Emily hocha la tête et se mit en route à grands pas. Claire la suivait de près, mais elle avait l’impression d’être une grosse menteuse. Elle n’allait pas bien. Elle rentrait chez elle pour la première fois depuis sept ans. Elle avait vu ses parents deux ou trois fois par an depuis qu’elle avait quitté le Colorado. Ils venaient lui rendre visite en Californie, mais elle n’allait jamais chez eux.
Trop de souvenirs l’y attendaient. Elle adorait le passé, à condition qu’il ne s’agisse pas du sien.
Deux jours plus tard, Claire Miller se rangea dans la longue allée qui menait au ranch familial des Walker et poussa un soupir. Elle était de retour chez elle, dans le Colorado, sur son ancien terrain de jeux, et c’était aussi douloureux qu’elle l’avait imaginé.
Ces sept années s’étaient évaporées comme si elles n’avaient jamais existé. Tout au ranch était exactement comme le jour où elle avait quitté la ville, mais elle savait qu’une différence majeure l’attendait... la mère de Jake était morte.
Ce décès la touchait davantage à présent. Pour la première fois de sa vie, Mme Walker ne se trouverait pas sur le porche, à lui sourire et à lui faire des grands signes, ou à leur apporter un pichet de limonade dans la grange. Elle ne serait pas dans la cuisine, occupée à frire un poulet ou à harceler ses quatre garçons à propos de leurs devoirs ou de leurs petites copines, dans cet ordre, en général.

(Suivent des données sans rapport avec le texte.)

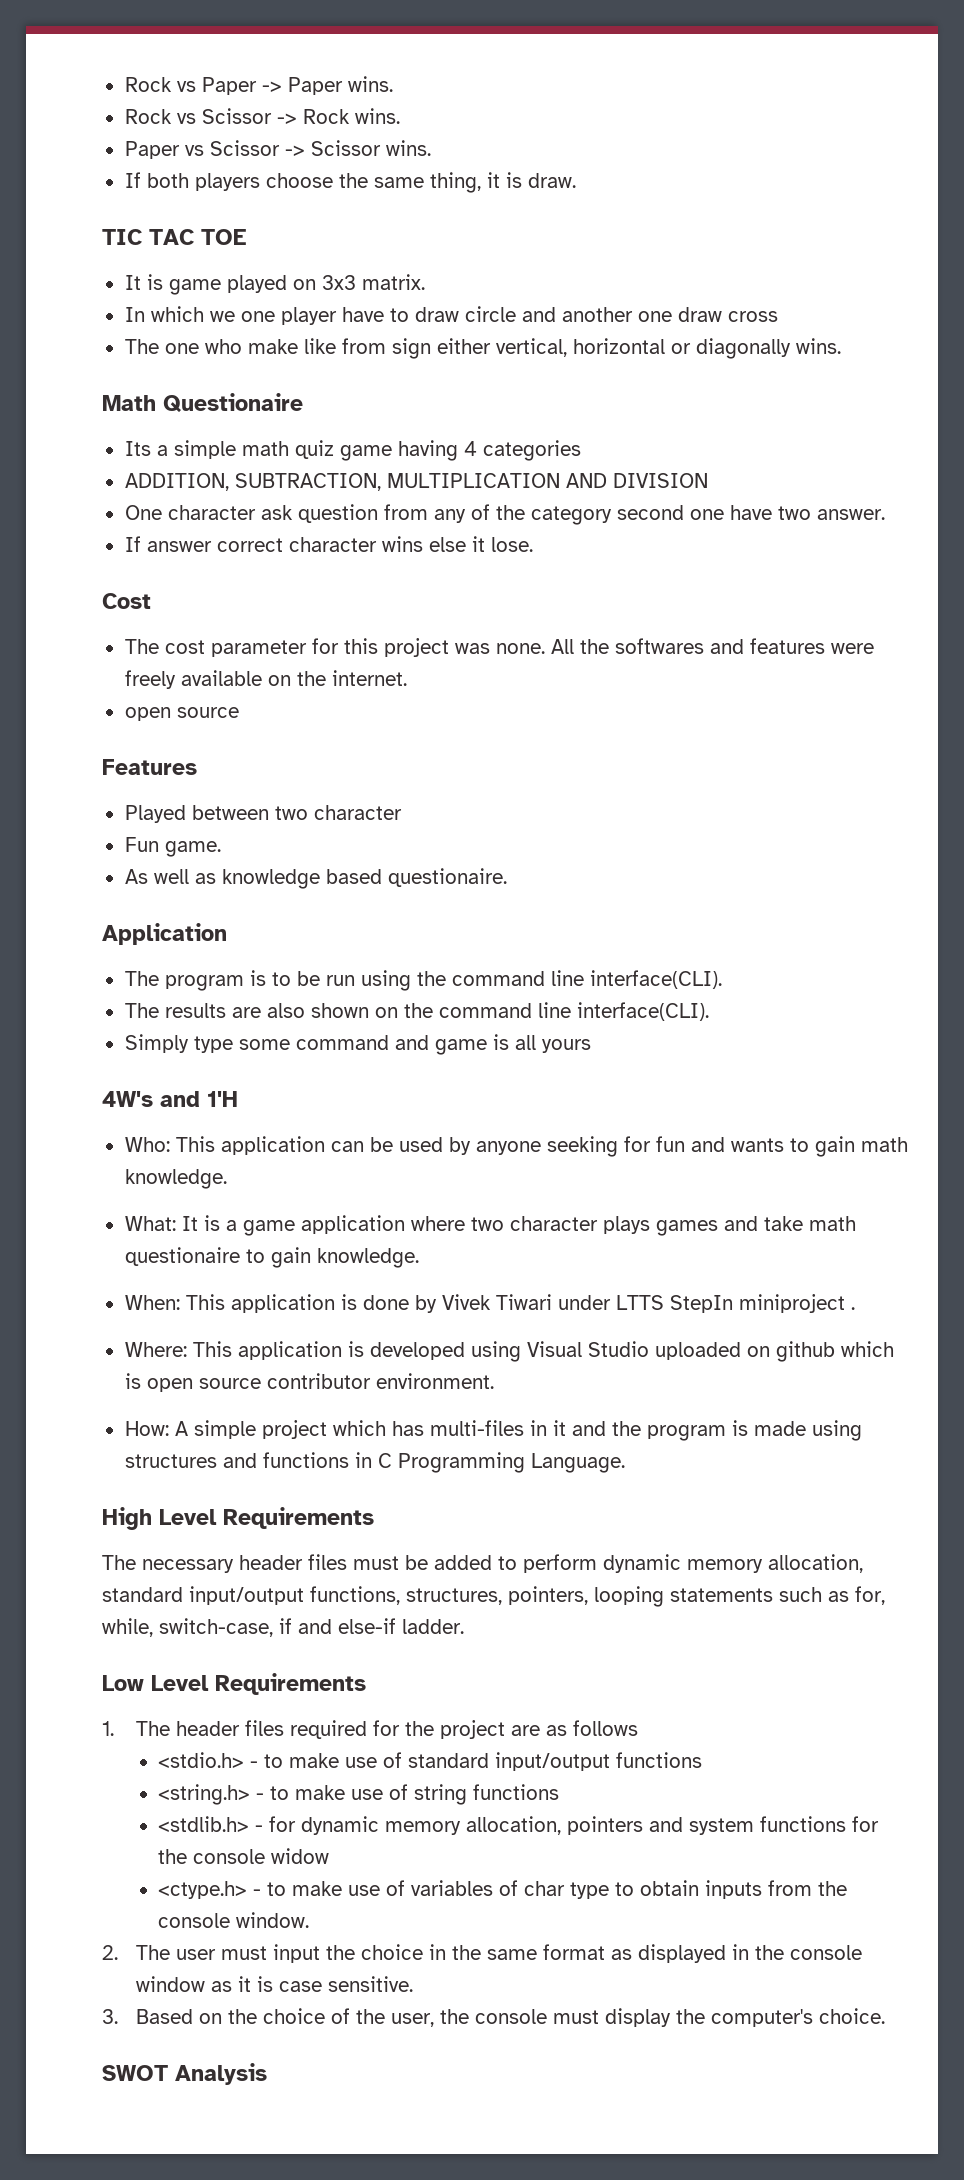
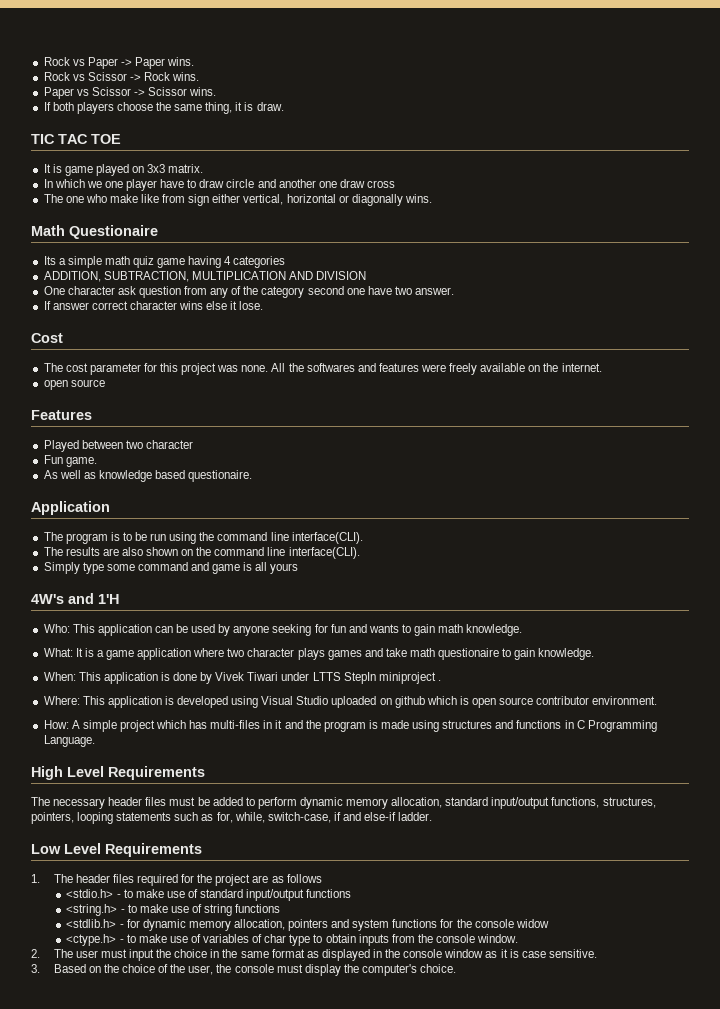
[102,2063,267,2085] // SWOT Analysis -> (457, 968) none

Claire s’attendait à moitié à ce que les lieux paraissent aussi tristes à l’extérieur qu’elle se sentait à l’intérieur, mais la Terre ne s’arrêtait jamais de tourner, quelle que soit la personne disparue. La grande grange rouge venait d’être repeinte, les dépendances débordaient de selles, de foin et de tracteurs. Les manèges étaient souvent utilisés et les sabots des chevaux s’assuraient que rien ne puisse y survivre, pas même un brin d’herbe. Et cette grosse maison jaune, où elle avait passé les plus beaux jours de sa vie. Des pots de fleurs printanières étaient pendus à des crochets, au plafond du porche et débordaient de pétales de couleurs vives. La balancelle était jaune, verte et blanche, avec des coussins placés avec précision, prêts pour qu’elle s’y mette en boule pour faire une sieste. Les rambardes étaient d’un blanc pur, et la porte d’entrée était d’un vert forêt profond, avec un heurtoir tournesol et un paillasson assorti - tout était exactement comme Mme Walker l’avait souhaité. Un jour, la mère de Jake avait dit qu’un endroit devrait donner l’impression d’être chez soi avant même d’ouvrir la porte, et Claire lutta contre ses larmes lorsqu’elle réalisa qu’elle n’avait pas eu cette impression d’arriver dans un endroit familier depuis très longtemps.